Fig. 1. YAP/TAZ nuclear translocation in response to osmotic stimulation.

(A, B) Human chondrocytes were incubated for 1–4 hrs in standard iso-osmotic 300 milliosmole (mOsm) media, 400 mOsm media, or 600 mOsm media produced using sucrose or NaCl. Cytosolic and nuclear fractions were prepared from cell lysates and immunoblotted for total YAP and TAZ. LDH and TBP served as loading controls for cytosolic and nuclear fractions, respectively. (A) Representative immunoblots from n = 5 independent donors under sucrose-induced osmotic stimulation and (B) representative immunoblots from n = 4 independent donors under NaCl-induced osmotic stimulation (t, total; SE, short exposure; LE, long exposure). (C, D) Densitometric analysis of immunoblots.

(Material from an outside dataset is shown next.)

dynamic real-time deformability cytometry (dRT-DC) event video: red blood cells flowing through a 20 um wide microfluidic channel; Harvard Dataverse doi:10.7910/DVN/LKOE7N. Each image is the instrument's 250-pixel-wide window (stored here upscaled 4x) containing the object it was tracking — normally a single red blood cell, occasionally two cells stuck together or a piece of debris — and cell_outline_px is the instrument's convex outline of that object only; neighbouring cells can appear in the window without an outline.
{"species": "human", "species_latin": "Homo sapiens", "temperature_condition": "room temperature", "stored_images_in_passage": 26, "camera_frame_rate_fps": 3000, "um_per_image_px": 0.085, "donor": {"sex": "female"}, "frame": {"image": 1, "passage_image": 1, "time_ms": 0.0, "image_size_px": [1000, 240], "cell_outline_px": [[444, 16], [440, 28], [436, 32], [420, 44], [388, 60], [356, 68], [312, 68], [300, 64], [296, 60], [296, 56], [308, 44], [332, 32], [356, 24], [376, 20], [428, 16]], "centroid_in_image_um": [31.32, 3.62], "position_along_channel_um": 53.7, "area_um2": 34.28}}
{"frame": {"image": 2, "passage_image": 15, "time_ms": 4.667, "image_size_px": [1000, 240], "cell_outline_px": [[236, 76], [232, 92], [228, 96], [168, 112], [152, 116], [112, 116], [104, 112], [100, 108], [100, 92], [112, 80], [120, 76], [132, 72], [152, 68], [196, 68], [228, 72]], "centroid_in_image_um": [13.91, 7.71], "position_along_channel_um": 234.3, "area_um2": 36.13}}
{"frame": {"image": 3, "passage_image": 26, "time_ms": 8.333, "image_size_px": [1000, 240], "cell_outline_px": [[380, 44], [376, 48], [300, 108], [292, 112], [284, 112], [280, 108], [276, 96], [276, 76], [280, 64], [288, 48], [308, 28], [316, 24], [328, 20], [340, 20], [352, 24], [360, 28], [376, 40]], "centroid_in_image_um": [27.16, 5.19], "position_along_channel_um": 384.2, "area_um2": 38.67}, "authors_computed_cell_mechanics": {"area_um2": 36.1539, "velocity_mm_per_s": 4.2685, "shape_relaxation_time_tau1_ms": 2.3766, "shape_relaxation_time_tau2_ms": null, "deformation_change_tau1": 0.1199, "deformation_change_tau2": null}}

The relative band intensities of nuclear YAP (n =5 independent donors) and TAZ (n = 4 independent donors) were normalized to the loading control TBP and are presented as the mean ± standard deviation; indicated p-values were determined by paired t-tests used to compare different conditions to 300 mOsm controls. The values for Figure 1C (YAP) were logarithmically transformed to achieve normality. (E, F) Human chondrocytes expressing YAP-EGFP were incubated in 400 mOsm media produced using sucrose or NaCl and subjected to live-cell imaging using confocal microscopy over 1hr. Nuclei were detected with Hoechst 33342 (blue staining). The top row shows representative images of YAP-EGFP, and white dotted lines indicate the contour of the nucleus. The middle row shows representative images of the nucleus, and white dotted lines indicate the contour of corresponding chondrocytes. Representative live-cell imaging for merged images (Hoechst 33342 and YAP-EGFP) are presented in the bottom row. White dotted lines indicate the contour of the nucleus. Scale bar, 5 μm.